S’il ne réintègre pas l’établissement pénitentiaire dans les conditions prévues par une mesure de permission de sortir, de semi-liberté, de placement à l’extérieur, de suspension ou de fractionnement de peine, le condamné est considéré comme évadé. Par ailleurs, le fait, pour une personne placée sous surveillance électronique, de neutraliser « par quelque moyen que ce soit » (c’est-à-dire aussi bien en détruisant le dispositif qu’en neutralisant les transmissions) le système électronique permettant sa détection à distance, composé du bracelet lui-même et de l’émetteur raccordé à la ligne téléphonique, est considéré comme une évasion. S’il se soustrait aux mesures de contrôle qui lui sont imposées, dans le cadre d’une semi-liberté, d’un placement à l’extérieur, d’un PSE ou d’une permission de sortir, le condamné est également considéré comme évadé. L’insoumission aux mesures de contrôle comprend, notamment, le fait de ne pas répondre aux convocations du JAP ou du SPIP. Si le condamné est en fuite, le JAP peut délivrer un mandat d’arrêt qui suspend l’exécution de la mesure jusqu’à son arrestation. Dans tous les cas, le condamné s’expose à une condamnation pour délit d’évasion, passible de trois ans d’emprisonnement et de 45.000 euros d’amende. Cette peine se cumule avec celle qu’il avait à exécuter et au titre de laquelle il avait bénéficié de l’aménagement de peine, sans qu’une confusion des condamnations ne soit possible. S’il bénéficie d’une semi-liberté, d’un placement à l’extérieur, d’un PSE ou d’une permission de sortir, le condamné encourt, en outre, les sanctions disciplinaires prévues en cas d’évasion, notamment le placement en cellule disciplinaire pour une durée maximale de quarante-cinq jours.

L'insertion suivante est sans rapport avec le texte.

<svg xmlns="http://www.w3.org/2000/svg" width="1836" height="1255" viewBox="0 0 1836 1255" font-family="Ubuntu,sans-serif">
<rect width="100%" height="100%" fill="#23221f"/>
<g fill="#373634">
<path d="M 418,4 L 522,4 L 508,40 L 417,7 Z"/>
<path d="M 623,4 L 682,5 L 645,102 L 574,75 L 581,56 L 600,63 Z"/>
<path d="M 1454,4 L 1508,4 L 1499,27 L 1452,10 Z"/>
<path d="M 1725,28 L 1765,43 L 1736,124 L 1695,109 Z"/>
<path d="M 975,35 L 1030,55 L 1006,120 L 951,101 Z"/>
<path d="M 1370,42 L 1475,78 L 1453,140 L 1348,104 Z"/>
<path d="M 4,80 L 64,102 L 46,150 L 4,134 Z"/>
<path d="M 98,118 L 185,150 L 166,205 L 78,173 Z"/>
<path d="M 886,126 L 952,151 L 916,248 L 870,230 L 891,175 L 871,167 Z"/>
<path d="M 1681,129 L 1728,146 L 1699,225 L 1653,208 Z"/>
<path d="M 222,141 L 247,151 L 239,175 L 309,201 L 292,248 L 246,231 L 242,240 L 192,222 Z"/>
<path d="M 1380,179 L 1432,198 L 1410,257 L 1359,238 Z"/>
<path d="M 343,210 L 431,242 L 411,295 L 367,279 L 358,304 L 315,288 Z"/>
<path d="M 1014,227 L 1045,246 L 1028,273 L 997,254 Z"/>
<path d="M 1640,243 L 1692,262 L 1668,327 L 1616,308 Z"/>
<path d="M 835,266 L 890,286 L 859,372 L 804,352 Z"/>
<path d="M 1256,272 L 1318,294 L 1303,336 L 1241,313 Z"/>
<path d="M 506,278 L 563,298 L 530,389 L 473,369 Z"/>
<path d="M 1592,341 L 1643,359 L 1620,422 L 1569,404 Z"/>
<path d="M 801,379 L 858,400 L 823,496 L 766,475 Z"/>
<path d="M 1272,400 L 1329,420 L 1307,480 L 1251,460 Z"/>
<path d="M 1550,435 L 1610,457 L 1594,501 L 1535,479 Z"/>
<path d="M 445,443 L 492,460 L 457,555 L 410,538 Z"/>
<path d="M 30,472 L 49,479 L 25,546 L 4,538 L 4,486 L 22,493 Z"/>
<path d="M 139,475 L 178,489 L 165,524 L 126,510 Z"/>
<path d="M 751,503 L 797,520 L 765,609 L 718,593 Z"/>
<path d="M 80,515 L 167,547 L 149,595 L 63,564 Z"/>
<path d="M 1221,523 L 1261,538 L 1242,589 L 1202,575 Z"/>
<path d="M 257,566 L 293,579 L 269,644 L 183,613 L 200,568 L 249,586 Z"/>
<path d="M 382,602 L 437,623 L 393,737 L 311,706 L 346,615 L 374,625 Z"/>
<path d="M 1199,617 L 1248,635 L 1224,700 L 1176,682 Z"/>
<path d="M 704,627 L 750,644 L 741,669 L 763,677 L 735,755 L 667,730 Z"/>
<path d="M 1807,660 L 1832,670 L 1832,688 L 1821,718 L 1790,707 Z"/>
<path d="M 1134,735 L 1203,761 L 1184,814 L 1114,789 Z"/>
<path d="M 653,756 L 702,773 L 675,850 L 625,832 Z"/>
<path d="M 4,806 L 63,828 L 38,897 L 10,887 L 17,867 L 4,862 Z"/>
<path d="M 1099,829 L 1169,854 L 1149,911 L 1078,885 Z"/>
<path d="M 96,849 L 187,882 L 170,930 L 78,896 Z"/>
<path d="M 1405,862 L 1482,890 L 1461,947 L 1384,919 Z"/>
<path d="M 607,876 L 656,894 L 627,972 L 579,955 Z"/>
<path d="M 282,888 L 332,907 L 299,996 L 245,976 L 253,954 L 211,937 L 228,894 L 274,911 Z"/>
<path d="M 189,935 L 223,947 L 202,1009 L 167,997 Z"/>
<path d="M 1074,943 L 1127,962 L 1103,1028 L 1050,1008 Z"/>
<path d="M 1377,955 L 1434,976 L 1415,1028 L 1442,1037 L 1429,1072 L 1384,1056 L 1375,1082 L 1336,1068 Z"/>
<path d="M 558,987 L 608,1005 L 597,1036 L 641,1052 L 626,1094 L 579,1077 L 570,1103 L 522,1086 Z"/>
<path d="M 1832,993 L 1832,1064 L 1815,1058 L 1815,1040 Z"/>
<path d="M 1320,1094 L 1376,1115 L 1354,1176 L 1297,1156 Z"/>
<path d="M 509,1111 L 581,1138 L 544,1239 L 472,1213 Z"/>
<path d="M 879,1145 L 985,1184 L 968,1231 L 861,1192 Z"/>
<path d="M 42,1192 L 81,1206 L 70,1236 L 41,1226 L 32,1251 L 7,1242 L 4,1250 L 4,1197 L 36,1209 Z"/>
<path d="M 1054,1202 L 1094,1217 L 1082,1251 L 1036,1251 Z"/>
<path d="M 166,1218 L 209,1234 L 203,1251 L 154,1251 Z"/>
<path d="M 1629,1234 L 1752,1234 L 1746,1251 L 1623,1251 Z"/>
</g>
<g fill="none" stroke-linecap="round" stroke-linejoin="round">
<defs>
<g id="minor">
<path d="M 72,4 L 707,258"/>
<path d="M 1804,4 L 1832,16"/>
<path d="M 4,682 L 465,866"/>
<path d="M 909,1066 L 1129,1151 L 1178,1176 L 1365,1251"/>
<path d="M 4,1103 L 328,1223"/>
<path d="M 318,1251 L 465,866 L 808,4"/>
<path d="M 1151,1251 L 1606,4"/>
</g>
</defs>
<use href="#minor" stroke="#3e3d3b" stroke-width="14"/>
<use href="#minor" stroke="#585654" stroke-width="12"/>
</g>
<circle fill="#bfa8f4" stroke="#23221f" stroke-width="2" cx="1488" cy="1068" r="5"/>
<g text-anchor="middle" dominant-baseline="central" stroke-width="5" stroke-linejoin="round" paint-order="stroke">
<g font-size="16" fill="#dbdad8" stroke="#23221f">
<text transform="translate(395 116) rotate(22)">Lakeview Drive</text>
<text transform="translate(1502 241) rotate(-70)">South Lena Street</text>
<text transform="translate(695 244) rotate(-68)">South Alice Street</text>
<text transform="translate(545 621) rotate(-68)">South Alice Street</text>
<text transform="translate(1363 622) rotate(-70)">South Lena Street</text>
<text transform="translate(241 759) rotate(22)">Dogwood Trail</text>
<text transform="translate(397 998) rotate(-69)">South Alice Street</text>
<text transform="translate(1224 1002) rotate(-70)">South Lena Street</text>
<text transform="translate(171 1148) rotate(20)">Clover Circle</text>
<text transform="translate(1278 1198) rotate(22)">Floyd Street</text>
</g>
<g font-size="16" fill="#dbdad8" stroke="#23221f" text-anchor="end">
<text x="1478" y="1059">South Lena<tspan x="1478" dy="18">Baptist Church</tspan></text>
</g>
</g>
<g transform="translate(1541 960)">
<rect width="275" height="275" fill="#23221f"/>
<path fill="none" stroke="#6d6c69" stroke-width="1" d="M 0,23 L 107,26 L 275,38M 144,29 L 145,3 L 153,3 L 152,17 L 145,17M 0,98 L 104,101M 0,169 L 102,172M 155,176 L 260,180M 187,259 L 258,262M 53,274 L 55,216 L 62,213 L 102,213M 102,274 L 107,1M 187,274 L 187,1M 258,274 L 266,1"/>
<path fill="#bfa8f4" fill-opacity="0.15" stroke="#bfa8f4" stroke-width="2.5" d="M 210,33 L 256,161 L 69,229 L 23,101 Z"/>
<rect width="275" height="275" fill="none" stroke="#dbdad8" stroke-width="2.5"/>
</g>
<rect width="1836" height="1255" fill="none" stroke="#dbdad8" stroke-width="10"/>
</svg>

Par ailleurs, la part disponible du compte nominatif d’une personne qui s’est évadée est affectée d’office à l’indemnisation des victimes. Le reliquat est acquis à l’Etat, sauf si le directeur régional des services pénitentiaires du lieu où s’est produite l’évasion ordonne qu’il soit rétabli, en tout ou partie, au profit du détenu, lorsque ce dernier a été repris.